Objective. Put every line of the data below into a Markdown table with two columns, No and Line, numbering the rows and skipping blank lines.

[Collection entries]
--------------------------------------------------

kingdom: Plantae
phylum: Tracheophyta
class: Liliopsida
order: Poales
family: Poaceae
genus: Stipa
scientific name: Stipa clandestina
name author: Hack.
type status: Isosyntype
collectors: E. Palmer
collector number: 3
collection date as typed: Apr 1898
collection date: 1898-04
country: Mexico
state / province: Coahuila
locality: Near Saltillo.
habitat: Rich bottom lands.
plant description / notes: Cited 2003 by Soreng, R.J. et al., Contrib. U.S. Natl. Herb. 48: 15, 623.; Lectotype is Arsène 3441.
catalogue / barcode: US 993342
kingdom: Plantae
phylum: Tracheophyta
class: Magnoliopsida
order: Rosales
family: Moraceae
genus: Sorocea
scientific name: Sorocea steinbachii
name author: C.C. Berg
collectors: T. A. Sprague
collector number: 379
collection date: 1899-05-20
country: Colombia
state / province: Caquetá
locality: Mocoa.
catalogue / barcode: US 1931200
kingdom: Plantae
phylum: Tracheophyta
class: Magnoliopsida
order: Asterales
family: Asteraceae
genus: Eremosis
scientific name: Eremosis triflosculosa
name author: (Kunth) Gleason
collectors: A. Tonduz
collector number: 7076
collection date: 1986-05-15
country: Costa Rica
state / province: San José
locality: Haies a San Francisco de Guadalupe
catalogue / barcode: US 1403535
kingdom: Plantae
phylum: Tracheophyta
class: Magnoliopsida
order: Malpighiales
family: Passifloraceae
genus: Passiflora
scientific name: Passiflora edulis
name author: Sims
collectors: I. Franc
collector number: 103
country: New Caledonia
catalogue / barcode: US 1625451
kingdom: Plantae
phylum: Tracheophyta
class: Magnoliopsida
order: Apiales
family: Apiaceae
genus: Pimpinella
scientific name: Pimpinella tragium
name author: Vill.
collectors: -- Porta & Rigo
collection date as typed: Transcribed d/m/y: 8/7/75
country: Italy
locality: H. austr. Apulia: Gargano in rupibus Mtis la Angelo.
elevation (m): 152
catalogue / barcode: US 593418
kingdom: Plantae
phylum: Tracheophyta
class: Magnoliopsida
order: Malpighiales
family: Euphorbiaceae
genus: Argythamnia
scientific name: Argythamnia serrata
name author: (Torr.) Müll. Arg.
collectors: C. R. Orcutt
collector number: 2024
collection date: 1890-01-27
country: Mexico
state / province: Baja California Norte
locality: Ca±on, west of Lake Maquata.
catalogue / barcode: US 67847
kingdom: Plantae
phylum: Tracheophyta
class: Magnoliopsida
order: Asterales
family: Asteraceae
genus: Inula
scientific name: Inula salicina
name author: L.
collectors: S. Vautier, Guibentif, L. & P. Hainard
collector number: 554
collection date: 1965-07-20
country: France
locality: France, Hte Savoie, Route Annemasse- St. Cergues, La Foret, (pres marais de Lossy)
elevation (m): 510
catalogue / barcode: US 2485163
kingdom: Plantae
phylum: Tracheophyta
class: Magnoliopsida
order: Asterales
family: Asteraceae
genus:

--------------------------------------------------

Task result.
| No | Line |
|---|---|
| 1 | kingdom: Plantae |
| 2 | phylum: Tracheophyta |
| 3 | class: Liliopsida |
| 4 | order: Poales |
| 5 | family: Poaceae |
| 6 | genus: Stipa |
| 7 | scientific name: Stipa clandestina |
| 8 | name author: Hack. |
| 9 | type status: Isosyntype |
| 10 | collectors: E. Palmer |
| 11 | collector number: 3 |
| 12 | collection date as typed: Apr 1898 |
| 13 | collection date: 1898-04 |
| 14 | country: Mexico |
| 15 | state / province: Coahuila |
| 16 | locality: Near Saltillo. |
| 17 | habitat: Rich bottom lands. |
| 18 | plant description / notes: Cited 2003 by Soreng, R.J. et al., Contrib. U.S. Natl. Herb. 48: 15, 623.; Lectotype is Arsène 3441. |
| 19 | catalogue / barcode: US 993342 |
| 20 | kingdom: Plantae |
| 21 | phylum: Tracheophyta |
| 22 | class: Magnoliopsida |
| 23 | order: Rosales |
| 24 | family: Moraceae |
| 25 | genus: Sorocea |
| 26 | scientific name: Sorocea steinbachii |
| 27 | name author: C.C. Berg |
| 28 | collectors: T. A. Sprague |
| 29 | collector number: 379 |
| 30 | collection date: 1899-05-20 |
| 31 | country: Colombia |
| 32 | state / province: Caquetá |
| 33 | locality: Mocoa. |
| 34 | catalogue / barcode: US 1931200 |
| 35 | kingdom: Plantae |
| 36 | phylum: Tracheophyta |
| 37 | class: Magnoliopsida |
| 38 | order: Asterales |
| 39 | family: Asteraceae |
| 40 | genus: Eremosis |
| 41 | scientific name: Eremosis triflosculosa |
| 42 | name author: (Kunth) Gleason |
| 43 | collectors: A. Tonduz |
| 44 | collector number: 7076 |
| 45 | collection date: 1986-05-15 |
| 46 | country: Costa Rica |
| 47 | state / province: San José |
| 48 | locality: Haies a San Francisco de Guadalupe |
| 49 | catalogue / barcode: US 1403535 |
| 50 | kingdom: Plantae |
| 51 | phylum: Tracheophyta |
| 52 | class: Magnoliopsida |
| 53 | order: Malpighiales |
| 54 | family: Passifloraceae |
| 55 | genus: Passiflora |
| 56 | scientific name: Passiflora edulis |
| 57 | name author: Sims |
| 58 | collectors: I. Franc |
| 59 | collector number: 103 |
| 60 | country: New Caledonia |
| 61 | catalogue / barcode: US 1625451 |
| 62 | kingdom: Plantae |
| 63 | phylum: Tracheophyta |
| 64 | class: Magnoliopsida |
| 65 | order: Apiales |
| 66 | family: Apiaceae |
| 67 | genus: Pimpinella |
| 68 | scientific name: Pimpinella tragium |
| 69 | name author: Vill. |
| 70 | collectors: -- Porta & Rigo |
| 71 | collection date as typed: Transcribed d/m/y: 8/7/75 |
| 72 | country: Italy |
| 73 | locality: H. austr. Apulia: Gargano in rupibus Mtis la Angelo. |
| 74 | elevation (m): 152 |
| 75 | catalogue / barcode: US 593418 |
| 76 | kingdom: Plantae |
| 77 | phylum: Tracheophyta |
| 78 | class: Magnoliopsida |
| 79 | order: Malpighiales |
| 80 | family: Euphorbiaceae |
| 81 | genus: Argythamnia |
| 82 | scientific name: Argythamnia serrata |
| 83 | name author: (Torr.) Müll. Arg. |
| 84 | collectors: C. R. Orcutt |
| 85 | collector number: 2024 |
| 86 | collection date: 1890-01-27 |
| 87 | country: Mexico |
| 88 | state / province: Baja California Norte |
| 89 | locality: Ca±on, west of Lake Maquata. |
| 90 | catalogue / barcode: US 67847 |
| 91 | kingdom: Plantae |
| 92 | phylum: Tracheophyta |
| 93 | class: Magnoliopsida |
| 94 | order: Asterales |
| 95 | family: Asteraceae |
| 96 | genus: Inula |
| 97 | scientific name: Inula salicina |
| 98 | name author: L. |
| 99 | collectors: S. Vautier, Guibentif, L. & P. Hainard |
| 100 | collector number: 554 |
| 101 | collection date: 1965-07-20 |
| 102 | country: France |
| 103 | locality: France, Hte Savoie, Route Annemasse- St. Cergues, La Foret, (pres marais de Lossy) |
| 104 | elevation (m): 510 |
| 105 | catalogue / barcode: US 2485163 |
| 106 | kingdom: Plantae |
| 107 | phylum: Tracheophyta |
| 108 | class: Magnoliopsida |
| 109 | order: Asterales |
| 110 | family: Asteraceae |
| 111 | genus: |